> **Information provided**:
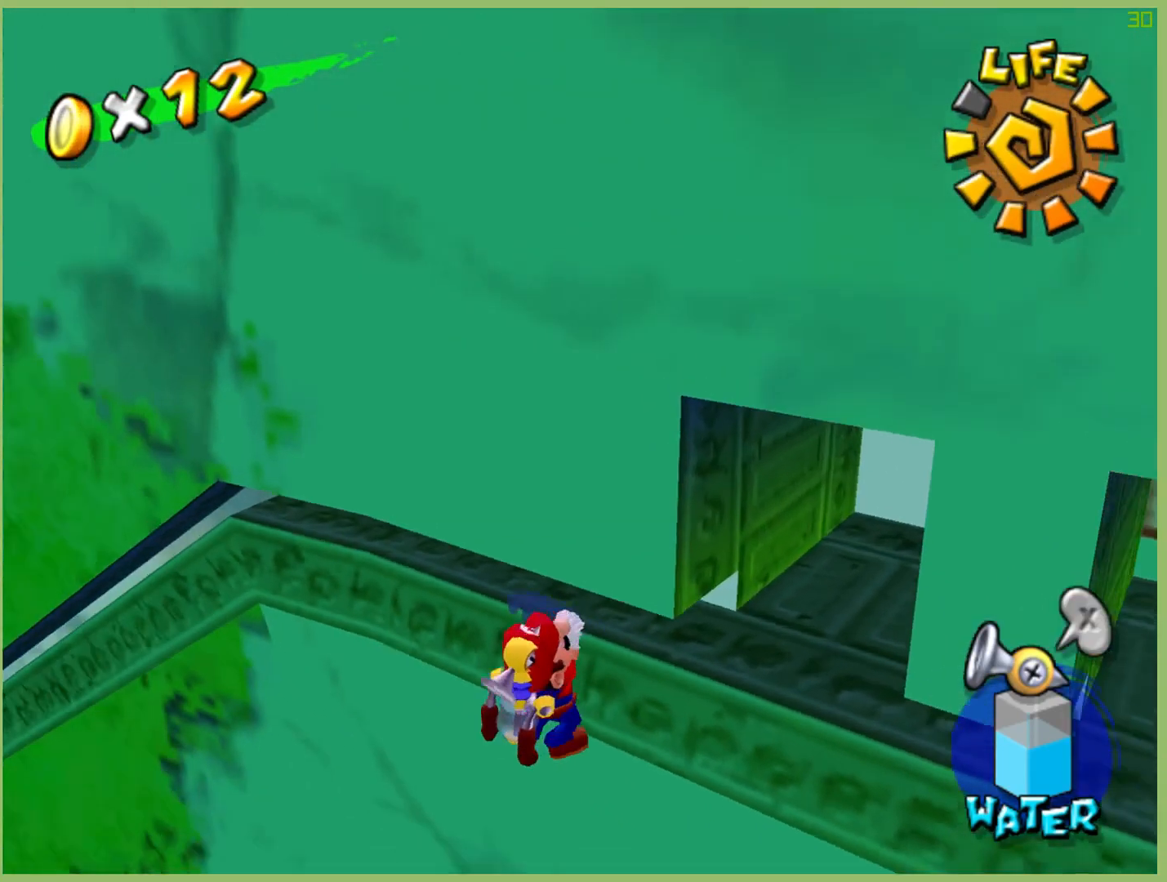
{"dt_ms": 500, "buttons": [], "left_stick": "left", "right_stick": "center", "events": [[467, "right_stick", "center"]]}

--

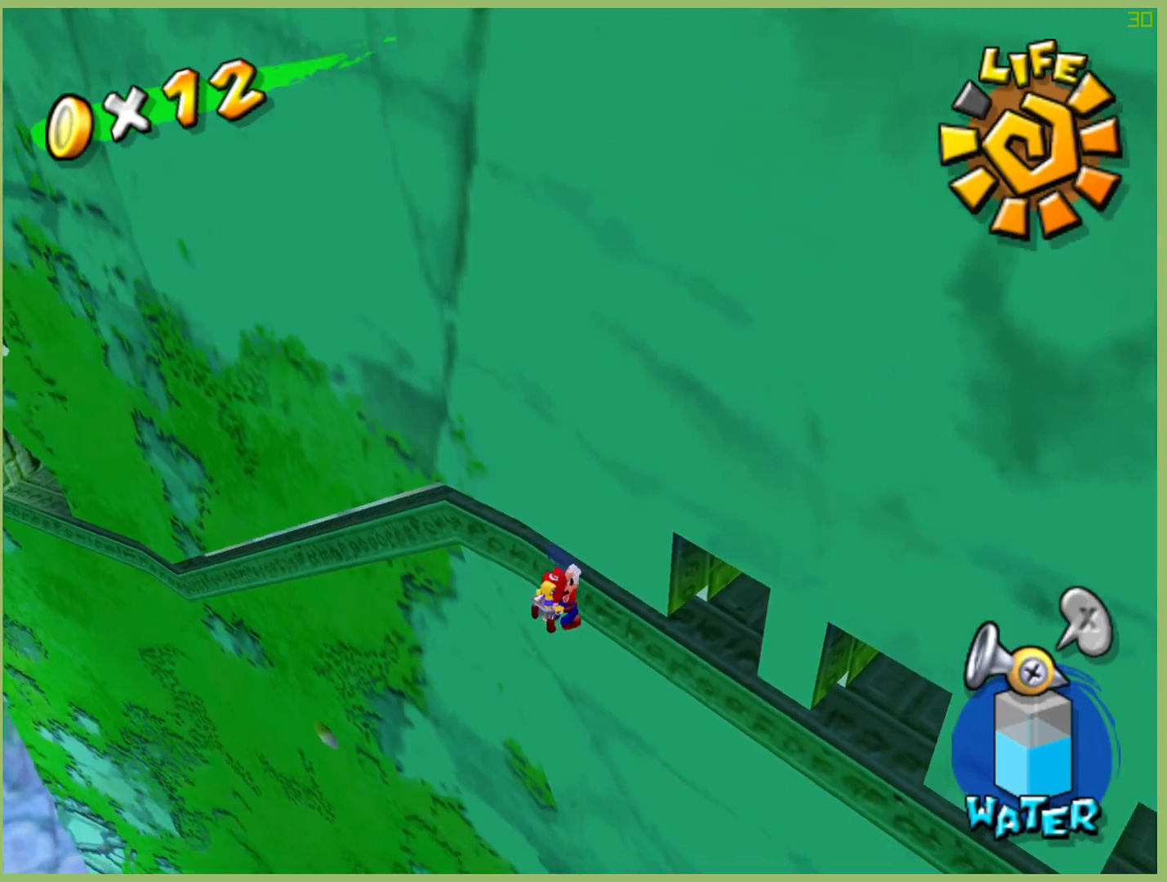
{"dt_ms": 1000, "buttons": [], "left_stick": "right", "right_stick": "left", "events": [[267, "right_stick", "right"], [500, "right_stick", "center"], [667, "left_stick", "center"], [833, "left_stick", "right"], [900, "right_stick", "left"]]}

* * *

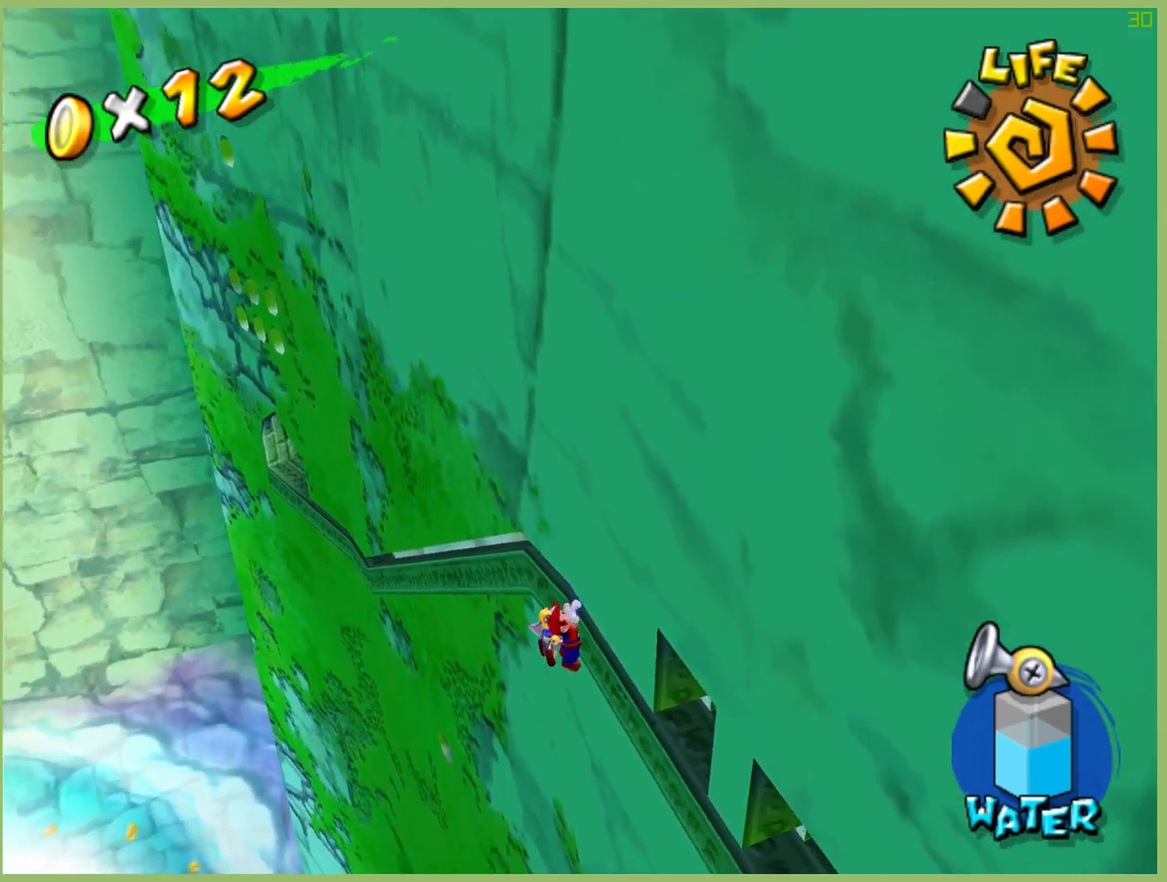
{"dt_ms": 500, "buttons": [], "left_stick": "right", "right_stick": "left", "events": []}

> **What to produce**: Look through the data and gather every line with the string "center" in it.

> **Solution to the problem**:
{"dt_ms": 500, "buttons": [], "left_stick": "left", "right_stick": "center", "events": [[467, "right_stick", "center"]]}
{"dt_ms": 1000, "buttons": [], "left_stick": "right", "right_stick": "left", "events": [[267, "right_stick", "right"], [500, "right_stick", "center"], [667, "left_stick", "center"], [833, "left_stick", "right"], [900, "right_stick", "left"]]}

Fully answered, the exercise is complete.